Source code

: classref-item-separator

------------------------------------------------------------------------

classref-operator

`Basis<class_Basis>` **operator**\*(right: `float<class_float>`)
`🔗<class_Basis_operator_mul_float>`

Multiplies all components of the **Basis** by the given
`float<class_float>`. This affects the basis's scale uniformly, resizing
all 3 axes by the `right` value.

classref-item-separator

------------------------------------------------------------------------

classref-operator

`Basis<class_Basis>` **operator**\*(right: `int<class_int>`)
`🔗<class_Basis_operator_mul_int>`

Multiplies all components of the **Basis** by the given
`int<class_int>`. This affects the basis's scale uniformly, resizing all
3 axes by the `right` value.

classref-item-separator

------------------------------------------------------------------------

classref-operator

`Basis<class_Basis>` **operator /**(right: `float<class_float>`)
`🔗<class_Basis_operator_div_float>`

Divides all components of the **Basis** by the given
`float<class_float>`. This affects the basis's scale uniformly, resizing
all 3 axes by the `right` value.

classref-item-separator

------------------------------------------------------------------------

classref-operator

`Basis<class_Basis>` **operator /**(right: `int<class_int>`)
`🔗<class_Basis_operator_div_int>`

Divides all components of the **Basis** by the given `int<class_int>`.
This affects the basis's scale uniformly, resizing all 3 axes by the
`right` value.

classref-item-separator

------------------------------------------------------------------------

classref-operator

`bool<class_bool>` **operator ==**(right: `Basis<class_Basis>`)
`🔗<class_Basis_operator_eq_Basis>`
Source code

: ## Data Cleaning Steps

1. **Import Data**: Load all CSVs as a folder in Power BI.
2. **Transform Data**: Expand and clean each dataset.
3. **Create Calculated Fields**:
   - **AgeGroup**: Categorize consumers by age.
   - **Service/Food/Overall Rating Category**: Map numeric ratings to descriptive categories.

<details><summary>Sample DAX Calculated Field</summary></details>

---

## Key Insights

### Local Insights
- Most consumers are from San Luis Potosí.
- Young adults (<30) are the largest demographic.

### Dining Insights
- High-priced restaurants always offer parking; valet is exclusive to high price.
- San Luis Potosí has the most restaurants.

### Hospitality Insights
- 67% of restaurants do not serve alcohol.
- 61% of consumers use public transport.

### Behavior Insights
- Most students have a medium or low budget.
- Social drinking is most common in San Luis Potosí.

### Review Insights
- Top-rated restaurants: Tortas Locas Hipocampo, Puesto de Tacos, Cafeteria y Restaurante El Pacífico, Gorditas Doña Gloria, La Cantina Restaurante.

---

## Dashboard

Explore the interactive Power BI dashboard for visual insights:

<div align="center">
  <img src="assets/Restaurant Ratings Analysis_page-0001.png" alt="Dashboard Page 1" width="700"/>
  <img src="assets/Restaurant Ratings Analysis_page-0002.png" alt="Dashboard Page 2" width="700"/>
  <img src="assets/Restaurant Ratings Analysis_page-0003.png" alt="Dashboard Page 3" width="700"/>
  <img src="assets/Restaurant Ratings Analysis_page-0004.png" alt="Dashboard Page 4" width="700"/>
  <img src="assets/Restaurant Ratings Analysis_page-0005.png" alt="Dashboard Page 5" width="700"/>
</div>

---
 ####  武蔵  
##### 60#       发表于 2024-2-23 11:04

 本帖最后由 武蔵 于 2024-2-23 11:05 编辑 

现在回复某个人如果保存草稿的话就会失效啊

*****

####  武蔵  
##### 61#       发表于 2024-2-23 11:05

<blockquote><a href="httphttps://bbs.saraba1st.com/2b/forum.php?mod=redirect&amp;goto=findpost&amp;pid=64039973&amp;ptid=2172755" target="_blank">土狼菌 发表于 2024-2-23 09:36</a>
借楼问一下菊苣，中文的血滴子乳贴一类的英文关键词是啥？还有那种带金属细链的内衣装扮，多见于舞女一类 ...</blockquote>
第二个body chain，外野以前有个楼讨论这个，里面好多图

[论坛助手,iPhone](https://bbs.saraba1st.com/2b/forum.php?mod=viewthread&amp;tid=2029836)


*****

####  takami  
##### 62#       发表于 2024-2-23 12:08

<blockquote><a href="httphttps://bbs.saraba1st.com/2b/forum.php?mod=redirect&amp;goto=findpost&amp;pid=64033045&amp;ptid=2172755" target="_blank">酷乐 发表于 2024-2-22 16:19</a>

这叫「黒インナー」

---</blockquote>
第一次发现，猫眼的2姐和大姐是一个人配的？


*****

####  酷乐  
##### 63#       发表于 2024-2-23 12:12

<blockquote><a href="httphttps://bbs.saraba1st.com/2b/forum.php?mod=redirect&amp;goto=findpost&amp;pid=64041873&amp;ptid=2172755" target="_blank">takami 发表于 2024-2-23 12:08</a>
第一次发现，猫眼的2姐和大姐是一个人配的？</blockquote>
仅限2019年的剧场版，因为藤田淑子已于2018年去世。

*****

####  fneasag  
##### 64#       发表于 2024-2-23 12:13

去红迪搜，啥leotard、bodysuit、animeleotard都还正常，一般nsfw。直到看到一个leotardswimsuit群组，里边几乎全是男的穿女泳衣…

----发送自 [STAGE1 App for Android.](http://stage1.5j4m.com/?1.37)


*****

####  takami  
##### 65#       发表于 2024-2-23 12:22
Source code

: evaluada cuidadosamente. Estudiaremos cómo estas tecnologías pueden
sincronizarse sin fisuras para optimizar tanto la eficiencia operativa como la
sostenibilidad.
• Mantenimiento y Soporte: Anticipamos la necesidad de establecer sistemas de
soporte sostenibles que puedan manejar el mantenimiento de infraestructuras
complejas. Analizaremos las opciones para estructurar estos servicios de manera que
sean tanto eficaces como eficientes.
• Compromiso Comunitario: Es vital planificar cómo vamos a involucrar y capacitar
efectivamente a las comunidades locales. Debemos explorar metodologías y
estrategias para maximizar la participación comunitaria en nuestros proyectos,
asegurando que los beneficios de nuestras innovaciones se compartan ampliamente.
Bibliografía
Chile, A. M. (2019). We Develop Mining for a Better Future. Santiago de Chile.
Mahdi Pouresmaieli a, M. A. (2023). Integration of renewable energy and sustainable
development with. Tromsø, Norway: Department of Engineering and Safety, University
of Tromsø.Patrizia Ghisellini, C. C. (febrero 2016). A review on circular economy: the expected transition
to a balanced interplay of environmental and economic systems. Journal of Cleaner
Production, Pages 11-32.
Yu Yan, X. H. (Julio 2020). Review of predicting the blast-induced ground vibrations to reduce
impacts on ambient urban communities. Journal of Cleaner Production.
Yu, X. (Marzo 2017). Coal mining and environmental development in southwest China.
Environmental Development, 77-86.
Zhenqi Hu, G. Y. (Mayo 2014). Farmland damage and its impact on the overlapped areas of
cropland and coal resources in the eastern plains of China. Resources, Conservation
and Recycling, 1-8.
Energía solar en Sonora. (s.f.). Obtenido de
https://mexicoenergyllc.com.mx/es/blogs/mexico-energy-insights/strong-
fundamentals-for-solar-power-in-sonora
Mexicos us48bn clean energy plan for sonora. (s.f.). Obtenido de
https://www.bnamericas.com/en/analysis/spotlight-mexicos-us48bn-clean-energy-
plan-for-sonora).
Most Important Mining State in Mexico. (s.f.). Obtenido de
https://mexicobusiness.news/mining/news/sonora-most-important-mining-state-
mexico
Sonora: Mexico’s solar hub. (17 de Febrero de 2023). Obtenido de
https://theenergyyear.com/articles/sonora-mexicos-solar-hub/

To-do item:
Lines from the one holding "Sonora: Mexico’s solar" through the end of the material above should be output exactly, and all others skipped.

Exercise output:
Sonora: Mexico’s solar hub. (17 de Febrero de 2023). Obtenido de
https://theenergyyear.com/articles/sonora-mexicos-solar-hub/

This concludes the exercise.